--- DATASET EXCERPTS Enclosed Below ---

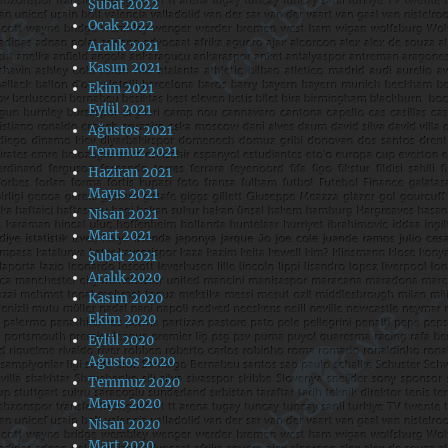
Şubat 2022
Ocak 2022
Aralık 2021
Kasım 2021
Ekim 2021
Eylül 2021
Ağustos 2021
Temmuz 2021
Haziran 2021
Mayıs 2021
Nisan 2021
Mart 2021
Şubat 2021
Aralık 2020
Kasım 2020
Ekim 2020
Eylül 2020
Ağustos 2020
Temmuz 2020
Mayıs 2020
Nisan 2020
Mart 2020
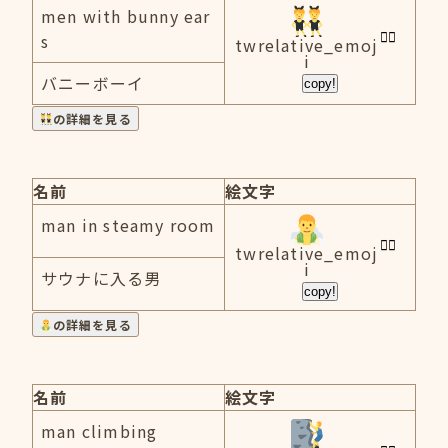
men with bunny ear
s
twrelative_emoj
i
バニーボーイ
copy!
の詳細を見る
名前
絵文字
man in steamy room
twrelative_emoj
i
サウナに入る男
copy!
の詳細を見る
名前
絵文字
man climbing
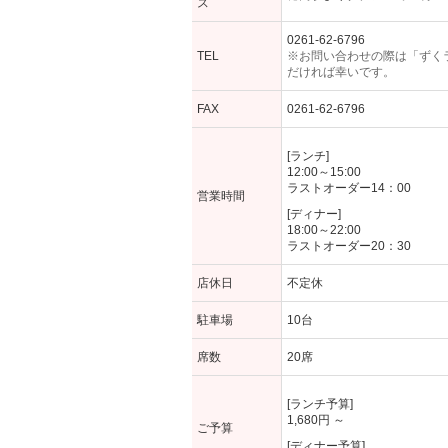
ス
0261-62-6796
TEL
※お問い合わせの際は「ずく
だければ幸いです。
FAX
0261-62-6796
[ランチ]
12:00～15:00
ラストオーダー14：00
営業時間
[ディナー]
18:00～22:00
ラストオーダー20：30
店休日
不定休
駐車場
10台
席数
20席
[ランチ予算]
1,680円 ～
ご予算
[ディナー予算]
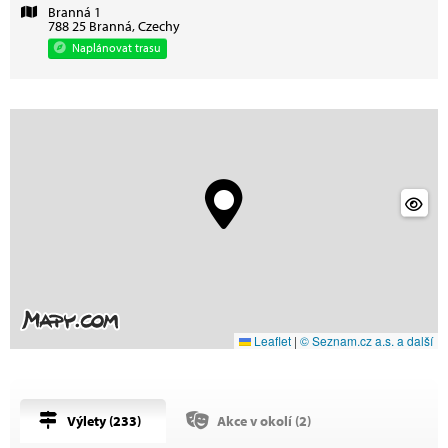
Branná 1
788 25 Branná, Czechy
Naplánovat trasu
Leaflet
|
© Seznam.cz a.s. a další
Výlety (
233
)
Akce v okolí (
2
)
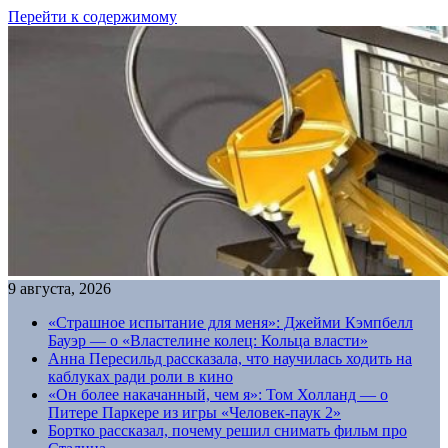
Перейти к содержимому
9 августа, 2026
«Страшное испытание для меня»: Джейми Кэмпбелл
Бауэр — о «Властелине колец: Кольца власти»
Анна Пересильд рассказала, что научилась ходить на
каблуках ради роли в кино
«Он более накачанный, чем я»: Том Холланд — о
Питере Паркере из игры «Человек-паук 2»
Бортко рассказал, почему решил снимать фильм про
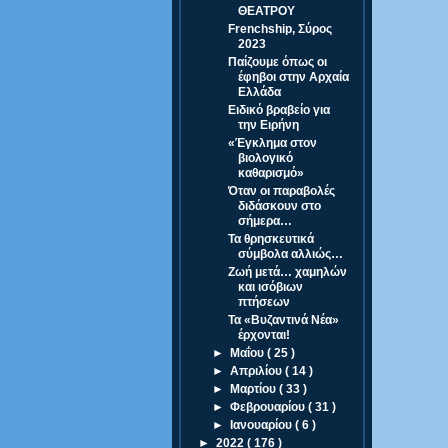
ΘΕΑΤΡΟΥ
Frenchship, Σύρος
2023
Παίζουμε όπως οι
έφηβοι στην Αρχαία
Ελλάδα
Ειδικό βραβείο για
την Ειρήνη
«Έγκλημα στον
βιολογικό
καθαρισμό»
Όταν οι παραβολές
διδάσκουν στο
σήμερα…
Τα θρησκευτικά
σύμβολα αλλιώς…
Ζωή μετά… χαμηλών
και ισόβιων
πτήσεων
Τα «Βυζαντινά Νέα»
έρχονται!
►
Μαΐου
( 25 )
►
Απριλίου
( 14 )
►
Μαρτίου
( 33 )
►
Φεβρουαρίου
( 31 )
►
Ιανουαρίου
( 6 )
►
2022
( 176 )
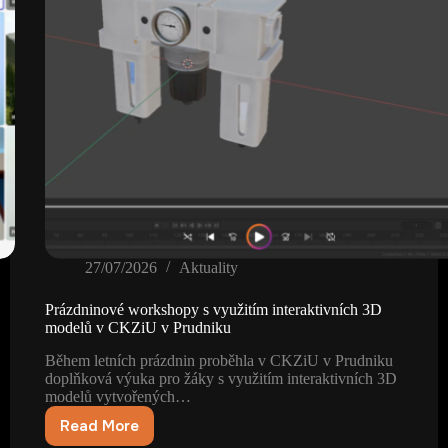
27/07/2026
Aktuality
Prázdninové workshopy s využitím interaktivních 3D
modelů v CKZiU v Prudniku
Během letních prázdnin proběhla v CKZiU v Prudniku
doplňková výuka pro žáky s využitím interaktivních 3D
modelů vytvořených…
Read More
Prázdninové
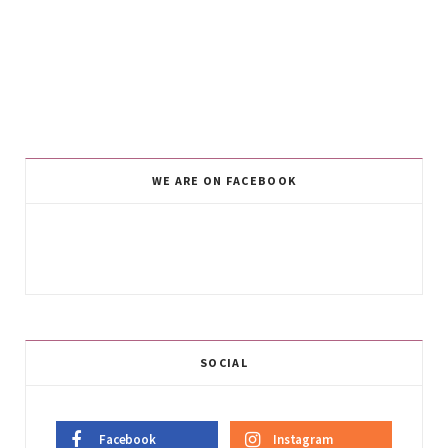
WE ARE ON FACEBOOK
SOCIAL
Facebook
Instagram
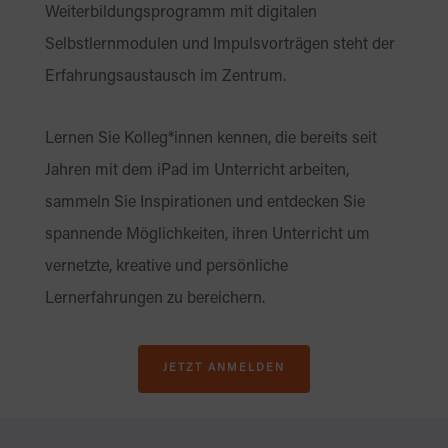
Weiterbildungsprogramm mit digitalen
Selbstlernmodulen und Impulsvorträgen steht der
Erfahrungsaustausch im Zentrum.
Lernen Sie Kolleg*innen kennen, die bereits seit
Jahren mit dem iPad im Unterricht arbeiten,
sammeln Sie Inspirationen und entdecken Sie
spannende Möglichkeiten, ihren Unterricht um
vernetzte, kreative und persönliche
Lernerfahrungen zu bereichern.
JETZT ANMELDEN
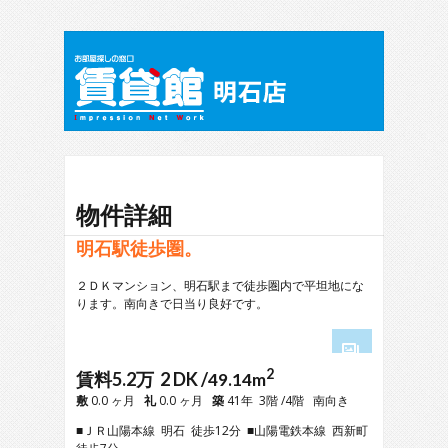
物件詳細
明石駅徒歩圏。
２ＤＫマンション、明石駅まで徒歩圏内で平坦地にな
ります。南向きで日当り良好です。
2
1
賃料5.2万 2 DK /
49.14m
2
敷
0.0 ヶ月
礼
0.0 ヶ月
築
41年 3階 /4階 南向き
3
■ＪＲ山陽本線 明石 徒歩12分 ■山陽電鉄本線 西新町
4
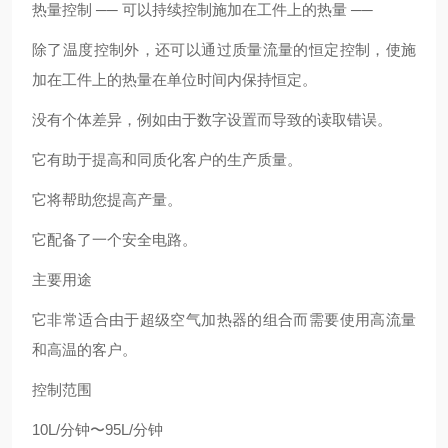
热量控制 ── 可以持续控制施加在工件上的热量 ──
除了温度控制外，还可以通过质量流量的恒定控制，使施
加在工件上的热量在单位时间内保持恒定。
没有个体差异，例如由于数字设置而导致的读取错误。
它有助于提高和同质化客户的生产质量。
它将帮助您提高产量。
它配备了一个安全电路。
主要用途
它非常适合由于超级空气加热器的组合而需要使用高流量
和高温的客户。
控制范围
10L/分钟〜95L/分钟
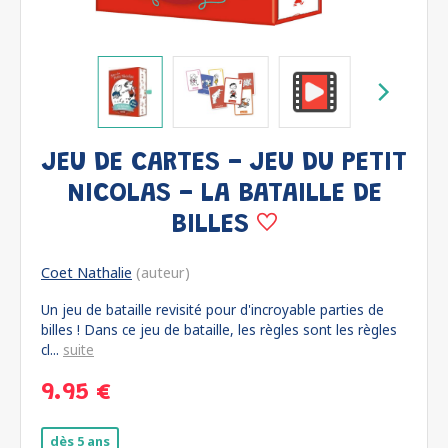
JEU DE CARTES - JEU DU PETIT
NICOLAS - LA BATAILLE DE
BILLES
Coet Nathalie
(auteur)
Un jeu de bataille revisité pour d'incroyable parties de
billes ! Dans ce jeu de bataille, les règles sont les règles
cl...
suite
9.95 €
dès 5 ans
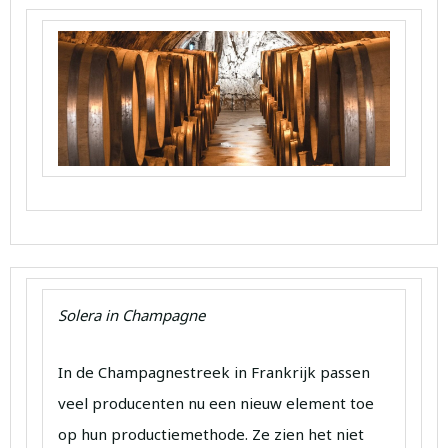
Solera in Champagne
In de Champagnestreek in Frankrijk passen
veel producenten nu een nieuw element toe
op hun productiemethode. Ze zien het niet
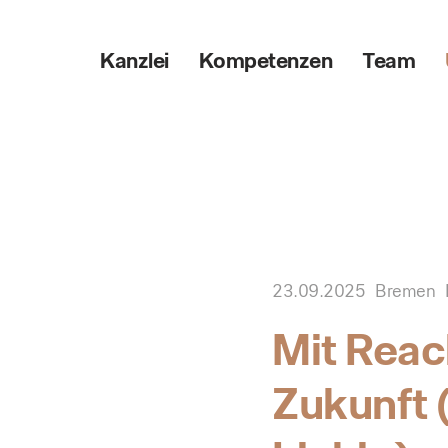
Kanzlei
Kompetenzen
Team
23.09.2025
Bremen
Mit Reac
Zukunft 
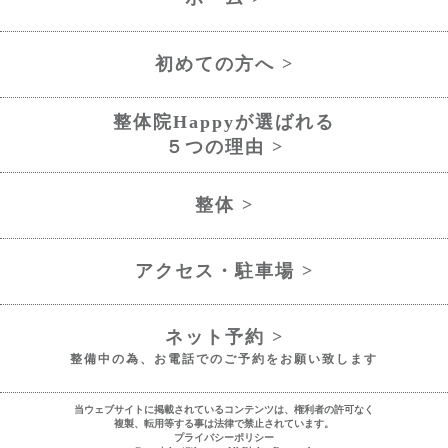
初めての方へ >
整体院Happyが選ばれる
５つの理由 >
整体 >
アクセス・駐車場 >
ネット予約 >
整備中の為、お電話でのご予約をお願い致します
当ウェブサイトに掲載されているコンテンツは、権利者の許可なく
複製、転用等する事は法律で禁止されています。
プライバシーポリシー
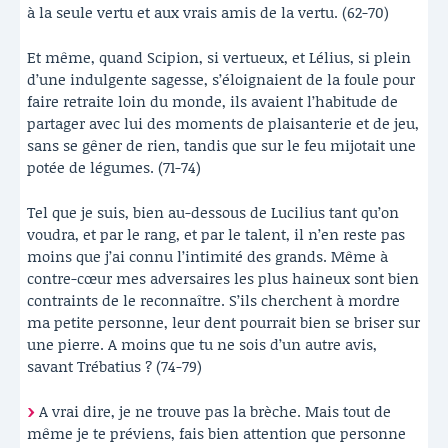
à la seule vertu et aux vrais amis de la vertu. (62-70)
Et même, quand Scipion, si vertueux, et Lélius, si plein
d’une indulgente sagesse, s’éloignaient de la foule pour
faire retraite loin du monde, ils avaient l’habitude de
partager avec lui des moments de plaisanterie et de jeu,
sans se gêner de rien, tandis que sur le feu mijotait une
potée de légumes. (71-74)
Tel que je suis, bien au-dessous de Lucilius tant qu’on
voudra, et par le rang, et par le talent, il n’en reste pas
moins que j’ai connu l’intimité des grands. Même à
contre-cœur mes adversaires les plus haineux sont bien
contraints de le reconnaître. S’ils cherchent à mordre
ma petite personne, leur dent pourrait bien se briser sur
une pierre. A moins que tu ne sois d’un autre avis,
savant Trébatius ? (74-79)
A vrai dire, je ne trouve pas la brèche. Mais tout de
même je te préviens, fais bien attention que personne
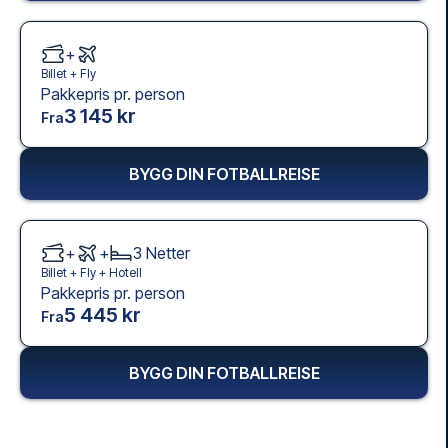
+
Billet +
Fly
Pakkepris pr. person
3 145 kr
Fra
BYGG DIN FOTBALLREISE
+
+
3
Netter
Billet +
Fly
+
Hotell
Pakkepris pr. person
5 445 kr
Fra
BYGG DIN FOTBALLREISE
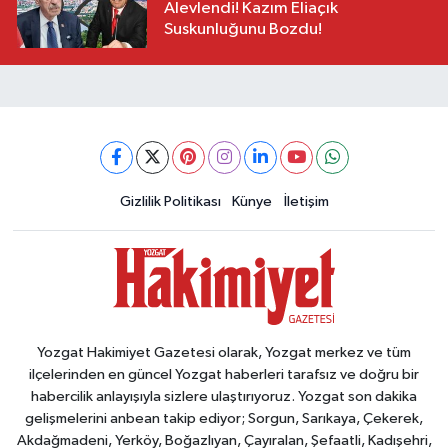
Alevlendi! Kazım Eliaçık
Suskunluğunu Bozdu!
Gizlilik Politikası
Künye
İletişim
Yozgat Hakimiyet Gazetesi olarak, Yozgat merkez ve tüm
ilçelerinden en güncel Yozgat haberleri tarafsız ve doğru bir
habercilik anlayışıyla sizlere ulaştırıyoruz. Yozgat son dakika
gelişmelerini anbean takip ediyor; Sorgun, Sarıkaya, Çekerek,
Akdağmadeni, Yerköy, Boğazlıyan, Çayıralan, Şefaatli, Kadışehri,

--- End of Enclosed DATASET EXCERPTS ---

REQUIRED ACTION:
Count the lines of the data above that contain the string "Yozgat", treating uppercase and lowercase letters as different. Give only the number.

WRITTEN RESPONSE:
3